Movement-Building Goals

  1. Build and coalesce a domestic food sovereignty movement that identifies itself as part of the broader global movement for food sovereignty and is recognized as such by international counterparts.
  2. Build strategic partnerships with existing food justice and food worker initiatives in the US around the theme of ending poverty through rebuilding local food economies. Ensure that the Alliance is informed by these initiatives, honors them, and actively supports them.
  3. Build strategic partnerships with international allies. Facilitate the active participation of US-based groups in global food sovereignty campaigns and initiatives (e.g., representation in the International Planning Committee for Food Sovereignty and involvement in global days of action called by La Via Campesina and other international allies).

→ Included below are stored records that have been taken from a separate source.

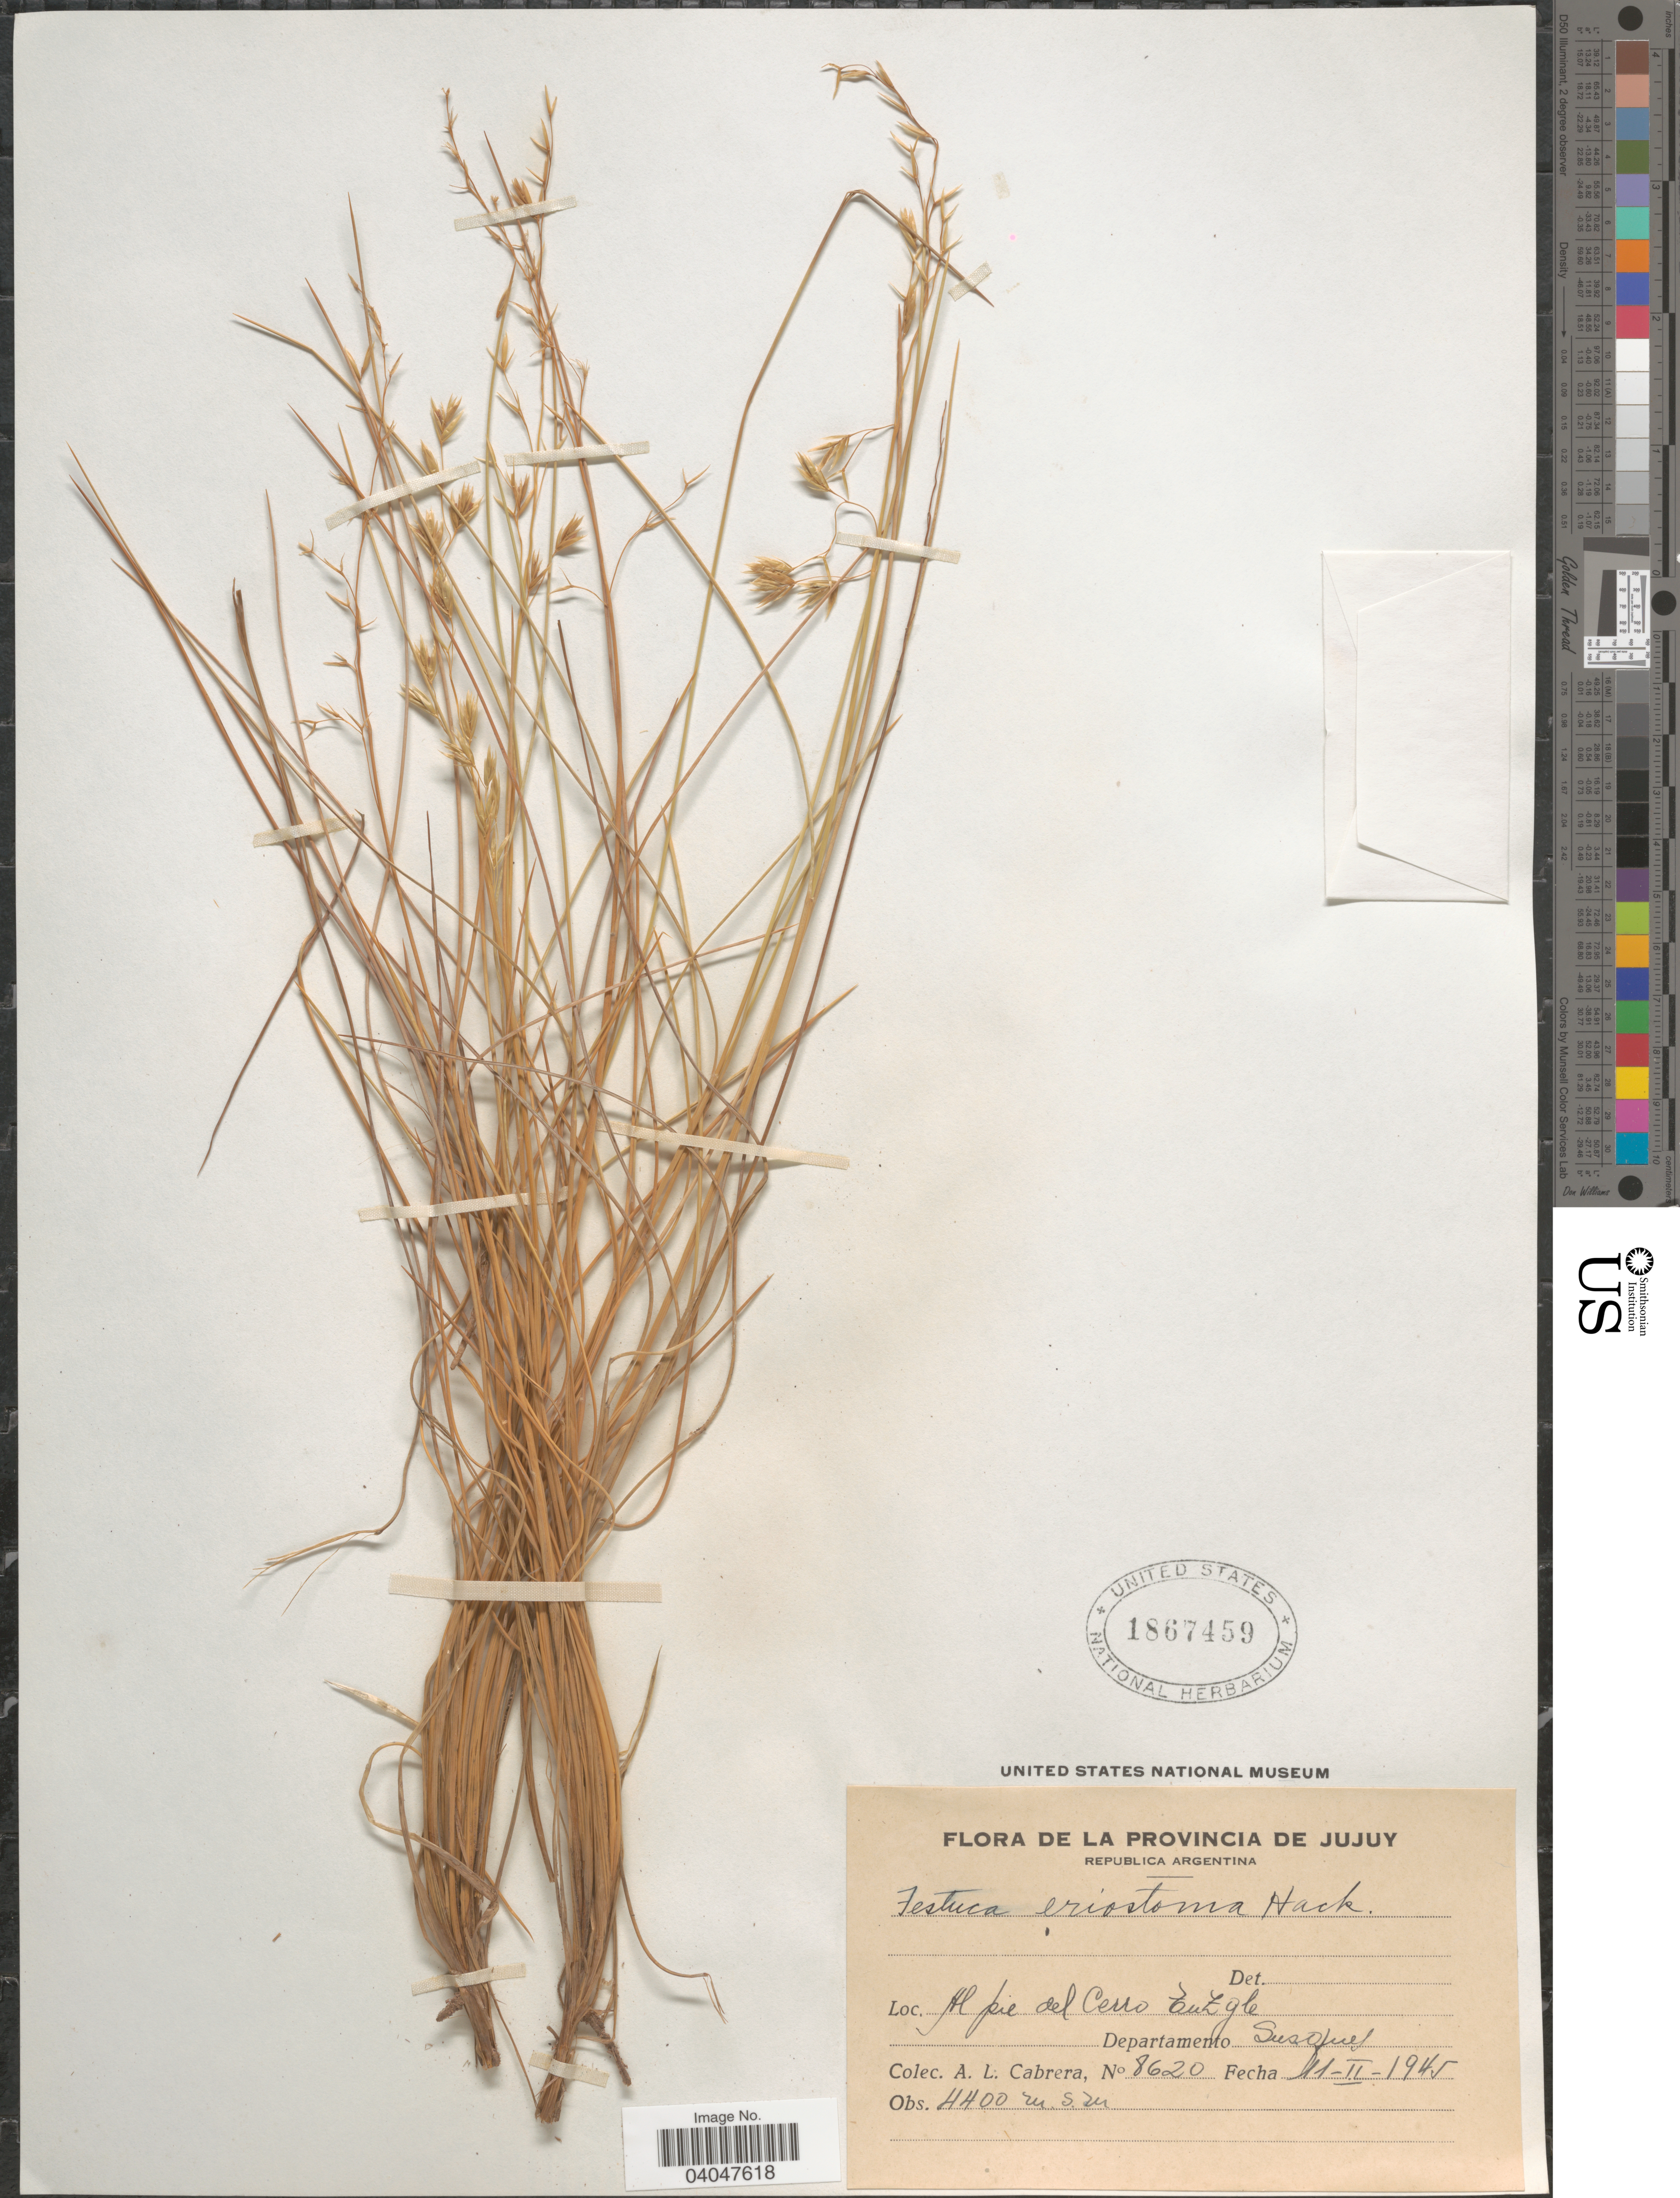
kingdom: Plantae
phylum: Tracheophyta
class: Liliopsida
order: Poales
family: Poaceae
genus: Festuca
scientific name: Festuca eriostoma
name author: Hack.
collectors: A. L. Cabrera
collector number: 8620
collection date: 1945-02-11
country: Argentina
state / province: Jujuy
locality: Republica Argentina. Al pie del Cerro Tuzgle. Departamento Susques.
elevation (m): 4400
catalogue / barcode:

  4. Lead a broad-based educational campaign on food sovereignty in the US, helping communities to understand how their local struggles are connected to broader struggles and imbalances of power.
  5. Raise awareness of how US foreign aid, trade, climate, and development policies are undermining food sovereignty of communities across the globe and build political capacity to challenge these policies and offer alternatives.
  6. Identify common struggles that intersect global and domestic arenas – e.g., land grabbing, water rights, and corporate control of the food system. Build mechanisms for communities to effectively support each other’s struggles, both within the US and across borders and continents.
  7. Through grassroots organizing and alliance-building, work to build political power to bring about structural change in the US and internationally. Use the Call to Action to End the Food Crisis as a tool for organizing.
  8. Build strategic alliances with related movements – e.g., climate justice, economic justice, community control of land, water, and others.
  9. Work collectively to raise and share resources that support the leadership and full participation of grassroots members of the Alliance.
  10. Actively support the leadership of the next generation.